"Ya hastalanırsam?"
"Ya başıma kötü bir şey gelirse?"
"Ya her şey ters giderse?"
Bu cümleler, zihnimizde çoğu zaman sessizce dolaşıyor. Hiç olmayacak bir ihtimali, sanki çoktan yaşanmış gibi hissediyoruz. Henüz gerçekleşmemiş senaryoların etkisiyle uykularımız kaçıyor, iştahtan kesiliyoruz ya da günlük kararlarımızda bile temkinli davranıyoruz.
ABD Penn State Üniversitesi’nde yaygın anksiyete bozukluğu (GAD) tanısı almış bireylerle yapılan bir araştırma, bu soruya çarpıcı bir cevap veriyor.
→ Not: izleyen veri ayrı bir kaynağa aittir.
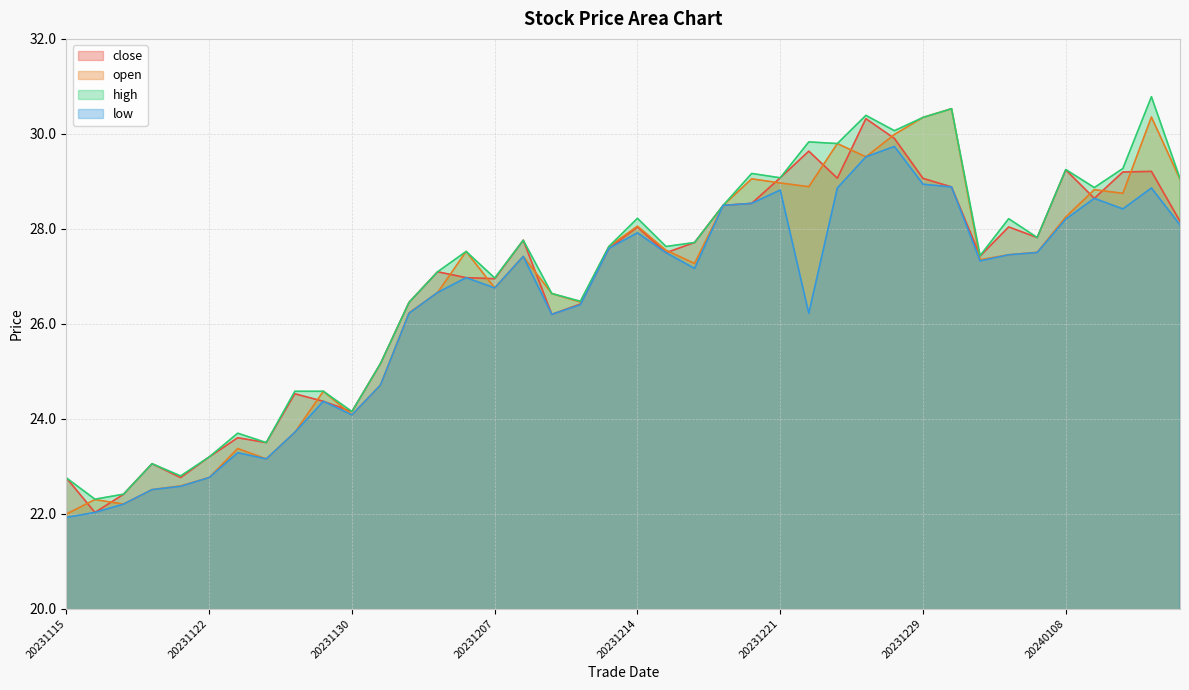

Between 20231214 and 20231211, which is larger?

20231214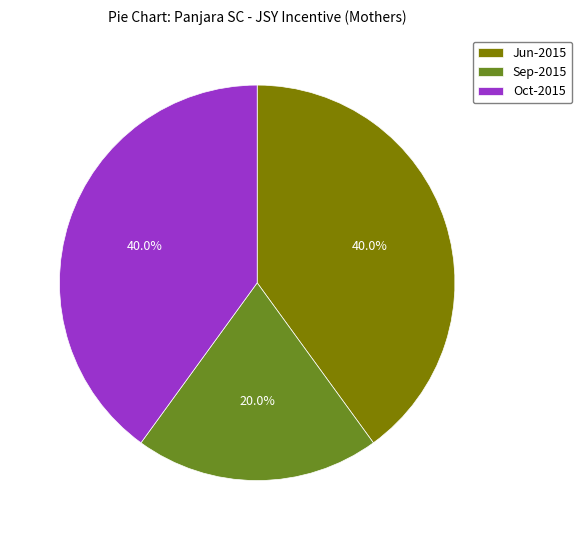

What percentage is the Jun-2015 slice, to the nearest percent?

40%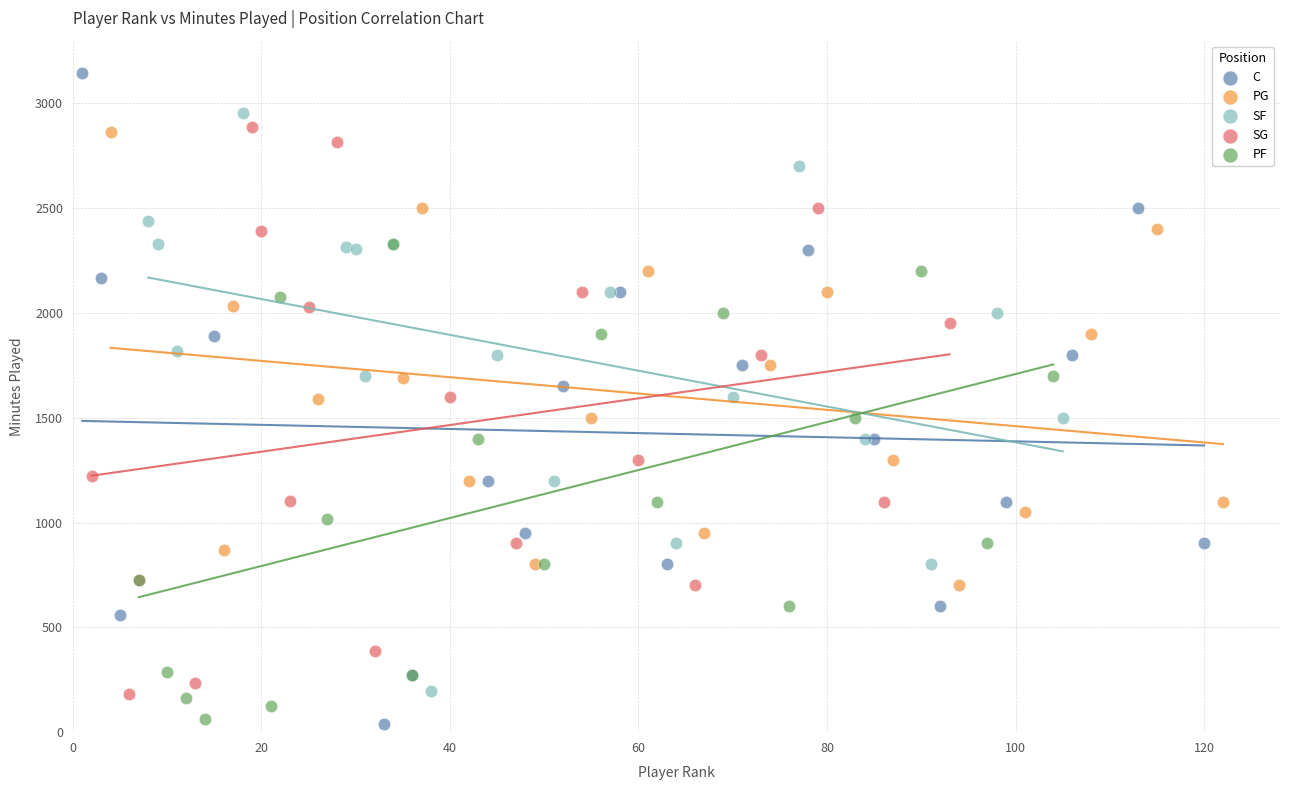

What are all the series names shown in the legend?

C, PG, SF, SG, PF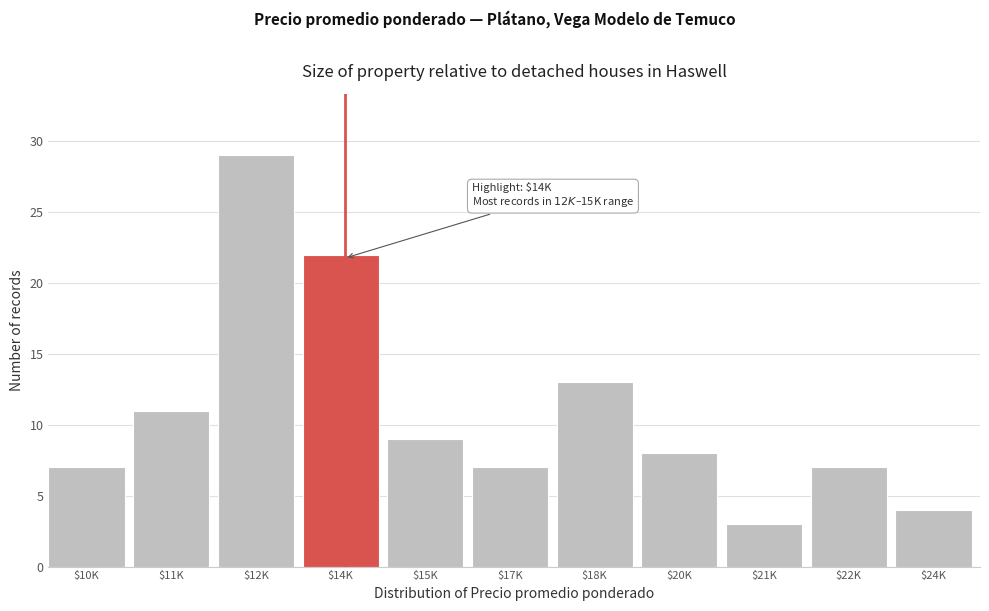

Reading left to right, extract all data points from this chart.

7	11	29	22	9	7	13	8	3	7	4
Katılımcıların 30 gün boyu kaygı ve endişeleri takip ediliyor. Sürenin sonunda endişelerin yüzde 91,4'ünün hiçbir zaman gerçekleşmediği tespit ediliyor. Geriye kalan yüzde 8,6'lık kısmın ise büyük çoğunluğunun, kişinin beklediği kadar büyük bir zarara neden olmadığı da ortaya çıkıyor.
Ancak beyinde durum farklı olabiliyor. Gerçekleşmeyen senaryolar bile, gerçek bir tehlike gibi algılanıyor. Kalp hızlanıyor, kaslar geriliyor, tüm sistem alarma geçiyor.